Em um país onde o futebol, o churrasco e as novelas são temas de consenso, o debate sobre o aborto, claro, está longe de ser resolvido com a mesma facilidade. Nas últimas semanas, acompanhamos um espetáculo político digno dos melhores roteiros de drama, com a discussão fervorosa sobre o aborto sendo trazida ao palco principal pelas mentes brilhantes dos partidos de esquerda, mídia engajada e ativistas que afirmam representar as 100 milhões de mulheres brasileiras.
Não é surpresa para ninguém que o tema polariza a opinião pública – uma parte é a favor, outra contra. Cada lado possui seus argumentos bem fundamentados, que variam desde considerações de consciência, crença pessoal, até questões médicas e sociais. Porque, afinal, entender o que significa vida humana parece ser um mistério que milhões de anos de evolução ainda não resolveram.
Dado esse impasse, qual seria a solução mais sensata? Para desespero dos especialistas, que tal deixarmos a decisão nas mãos da maioria? Afinal, a maneira mais eficaz de determinar a posição da maioria sobre algo tão complexo quanto o aborto é, obviamente, através de um plebiscito ou uma simples lei aprovada por nossos estimados representantes no Congresso Nacional. Sim, aquele mesmo Congresso que, segundo nossa amada Constituição, ecoa a voz de cada brasileirinho.
Entretanto, a novela não estaria completa sem a ala contrária tentando impedir qualquer avanço por meio de canais legais. Estes defensores da proibição argumentam que os parlamentares – nossos faróis de sabedoria – não têm o direito de legislar sobre o tema. No momento, discute-se uma lei que propõe um limite máximo de cinco meses para abortar. Passado esse período, o ato equivaleria a homicídio, tamanho o desenvolvimento do feto.
Mas espere, tem mais! Em um surpreendente giro de roteiro, a questão do limite temporal para o aborto foi transformada em uma discussão sobre estupro. A tal lei é acusada de ser uma “Lei dos Estupradores”. Surreal? Talvez, mas real na nossa política. Como se a lei se propusesse a proteger os estupradores, quando, na verdade, ela busca apenas punir quem opta por abortar após cinco meses de gravidez, quando o feto já dança e ouve baladas ali dentro.

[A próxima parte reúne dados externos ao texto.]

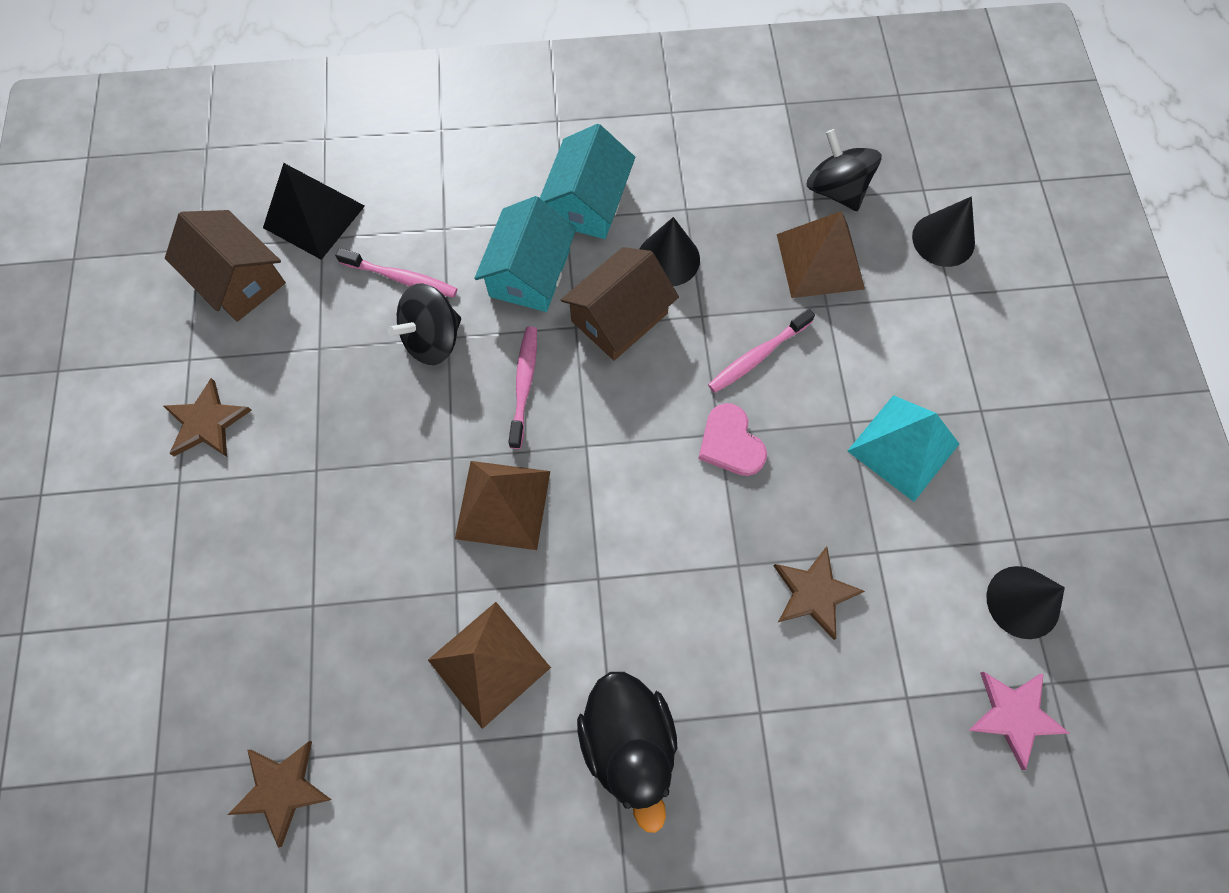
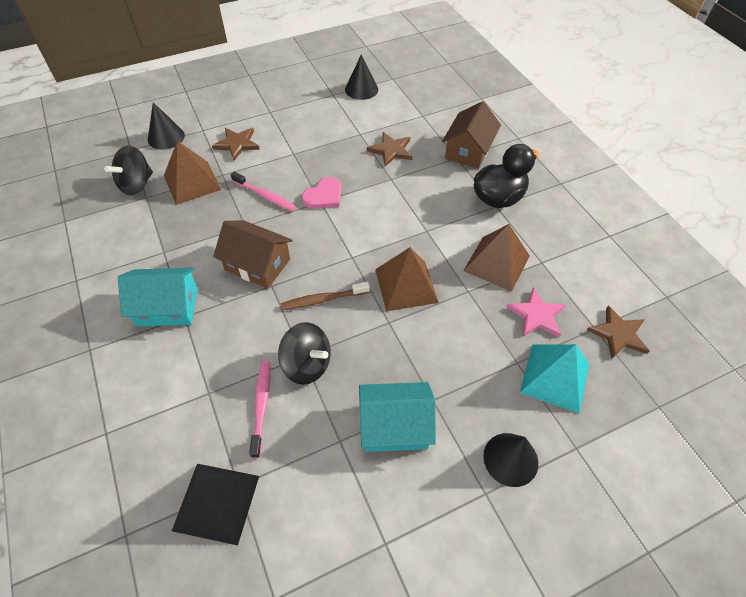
camera: 110 degrees left, 15 degrees down
(207, 422) = (431, 497): brown star -> brown star (237, 144)
(239, 279) = (297, 539): brown house -> brown house (468, 150)
(524, 385) = (323, 299): pink toothbrush -> brown toothbrush
(529, 273) = (236, 323): turquoise house -> turquoise house (394, 426)
(668, 259) = (206, 251): black cone -> black cone (510, 459)
(903, 447) = (300, 134): turquoise pyramid -> turquoise pyramid (555, 377)
(1014, 715) = (412, 86): pink star -> pink star (536, 315)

Mas quem precisa de leis e argumentos factuais quando se tem a poderosa caneta de um ministro do Supremo Tribunal Federal? Pois é, o ministro Alexandre de Moraes decidiu que impor qualquer limite temporal ao aborto é ultrajante. E se ele não sugeriu um prazo alternativo, muito menos os críticos da proposta, ficamos então no limbo: qual seria o limite ideal? Seis meses? Oito? Até o parto? Quem sabe?
A pergunta que não quer calar é: por que diabos deve valer a decisão de um ministro do STF e não a de deputados e senadores eleitos pelo povo? Para aqueles que são favoráveis a um limite, passar dos cinco meses é inaceitável. É o que o Conselho Federal de Medicina, que entende um pouquinho dessas coisas, recomenda. Afinal, matar um feto com seringa no coração é, para eles, uma forma direta de assassinato, crime previsto claramente no nosso Código Penal.
Agora, deixem me perguntar: desde quando o Congresso Nacional, que é amplamente criticado por não regular as redes sociais, torna-se o vilão fascista ao querer legislar sobre o aborto? É Lula chamando a ideia de “insanidade” enquanto acusa o Congresso de não agir como se fosse o dono da verdade suprema.
Enfim, o que temos é mais um capítulo do grande espetáculo brasileiro. Com dois lados opostos, será que não podemos ao menos permitir que a decisão passe pelo crivo daqueles que, teoricamente, representam a maioria de nós?